▸ **Brief**: Where "scroll" appears in a line of the entries below, that line should be copied.

··· Records for the task ···

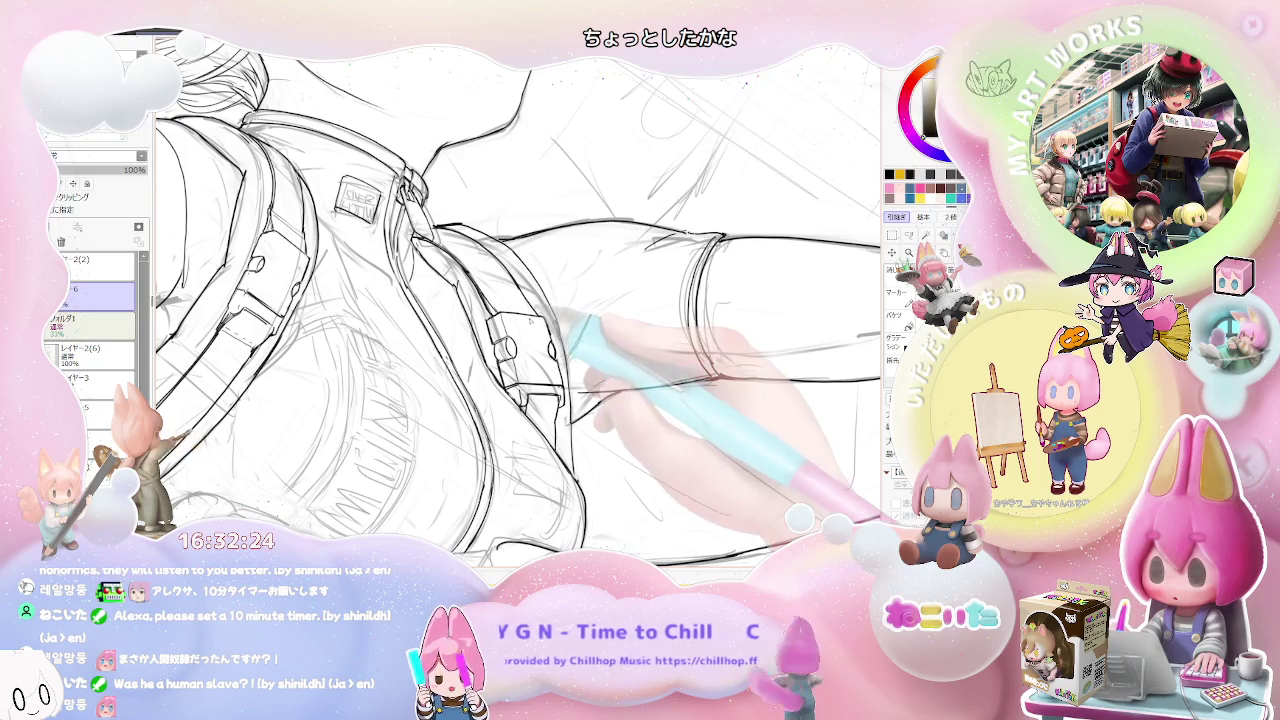
scroll(533, 319, up, 2)
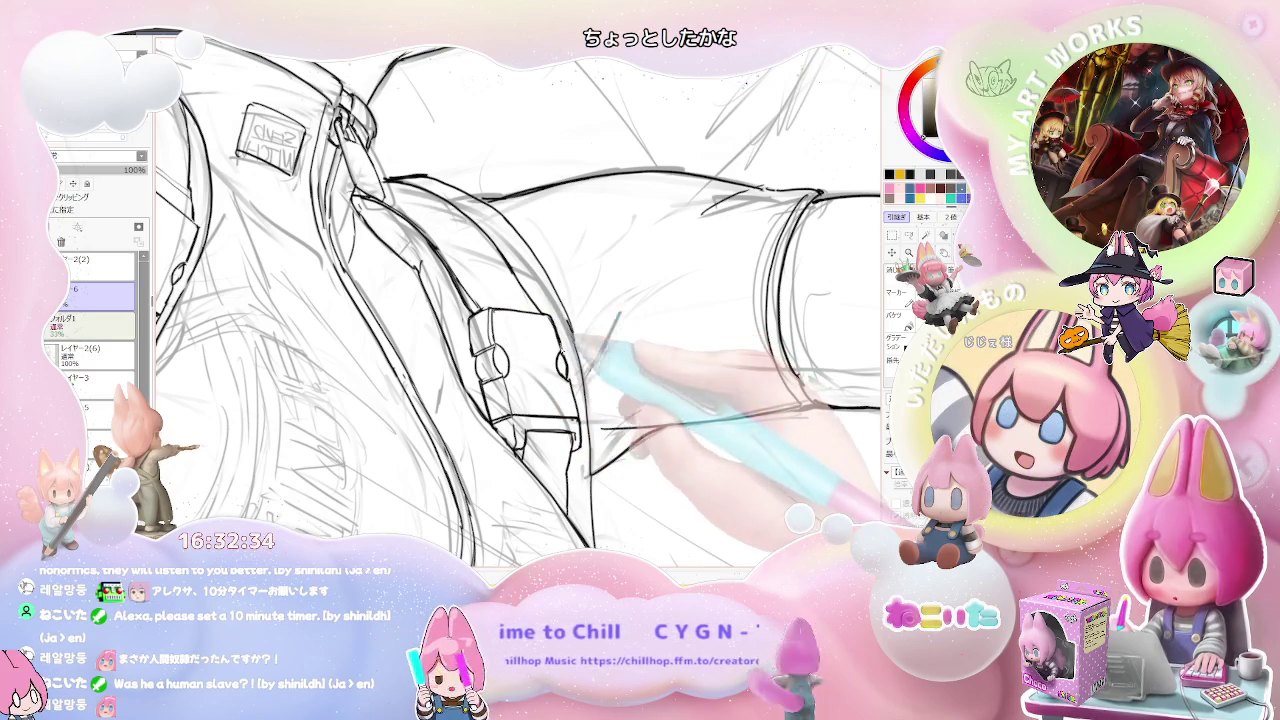
- Ink the chest strap buckles with bold lines, zooming in and out around them
scroll(598, 366, down, 2)
scroll(540, 300, down, 1)
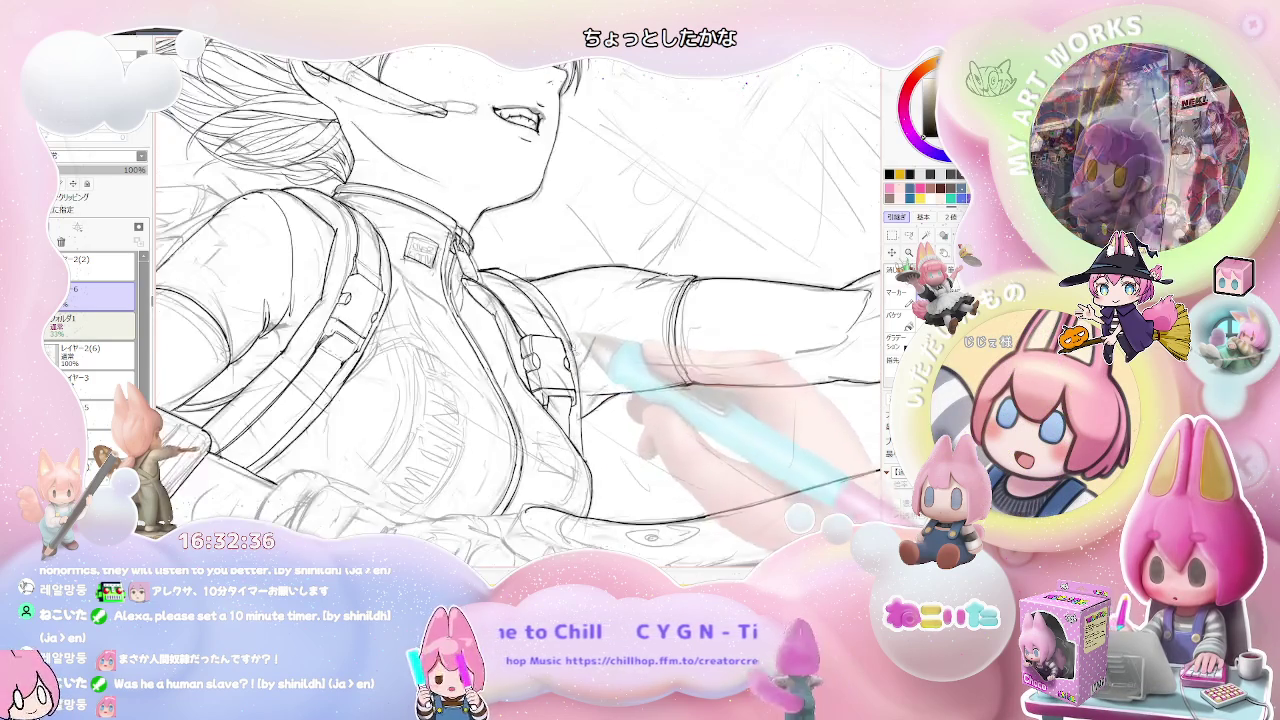
scroll(540, 300, down, 1)
scroll(430, 300, up, 2)
scroll(430, 300, up, 1)
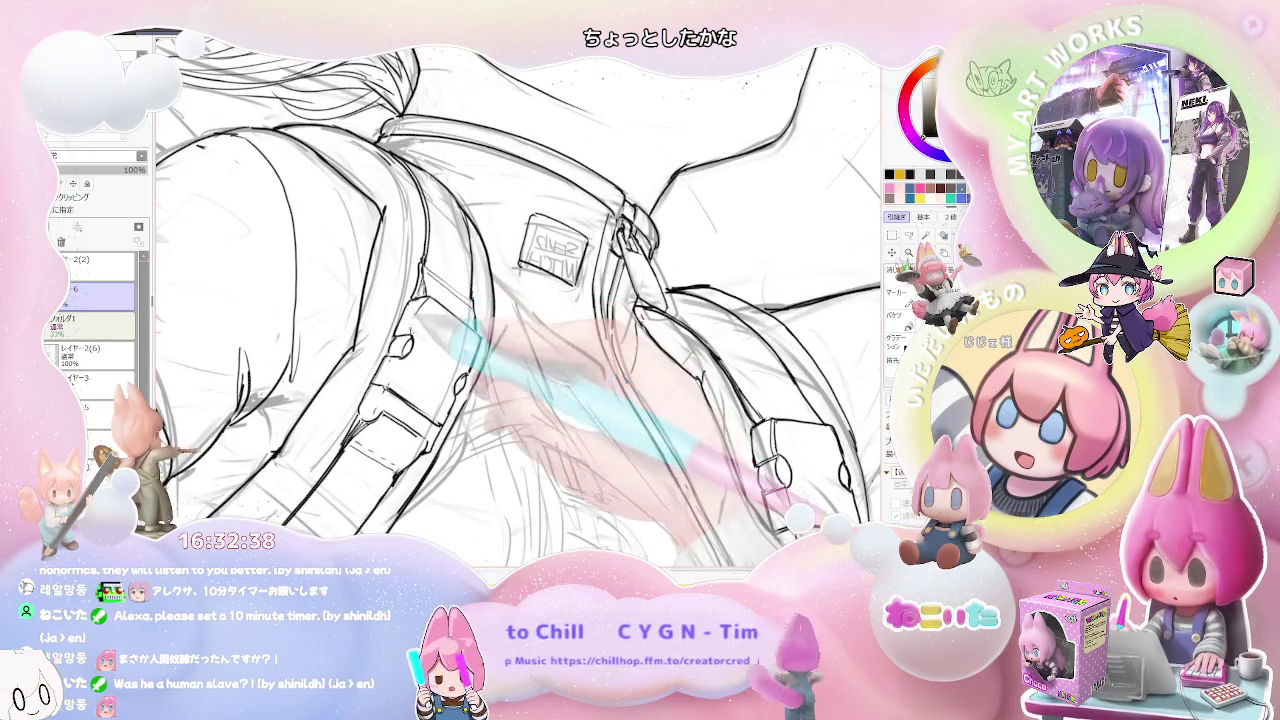
scroll(520, 300, down, 1)
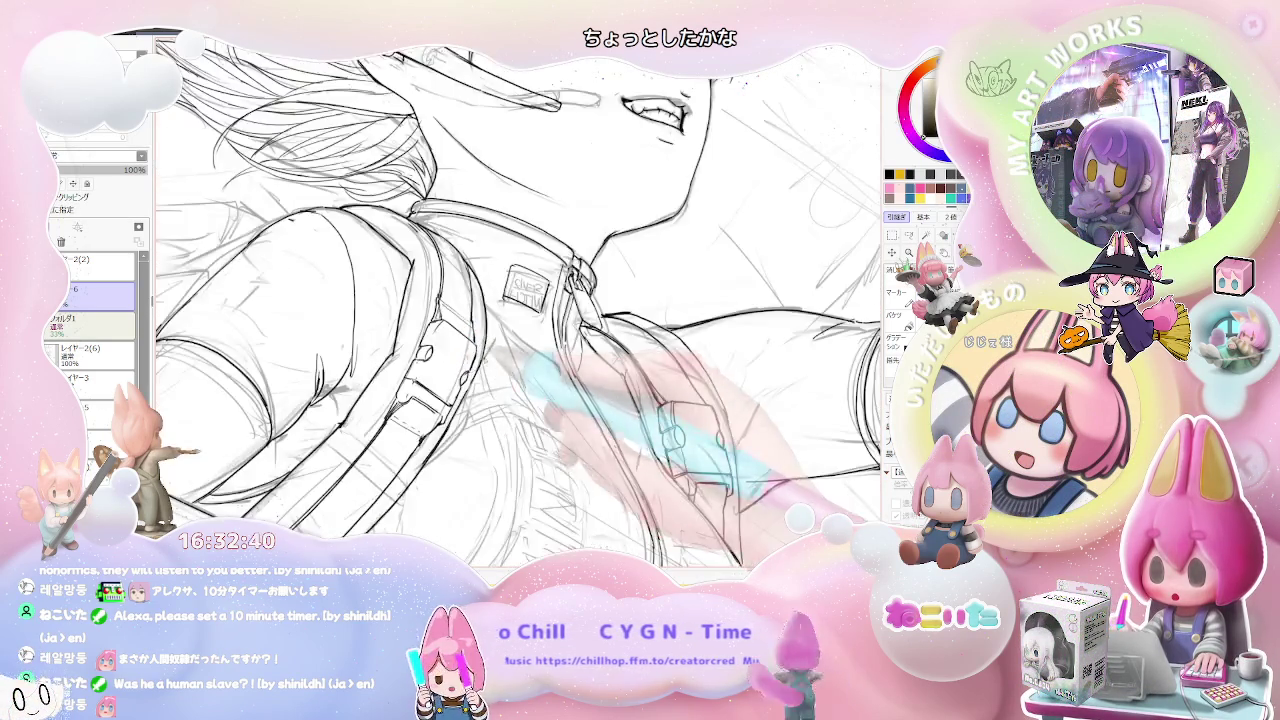
scroll(520, 300, down, 1)
scroll(520, 300, down, 1)
scroll(520, 300, up, 1)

···

▸ **Answer to the problem**:
scroll(533, 319, up, 2)
scroll(598, 366, down, 2)
scroll(540, 300, down, 1)
scroll(540, 300, down, 1)
scroll(430, 300, up, 2)
scroll(430, 300, up, 1)
scroll(520, 300, down, 1)
scroll(520, 300, down, 1)
scroll(520, 300, down, 1)
scroll(520, 300, up, 1)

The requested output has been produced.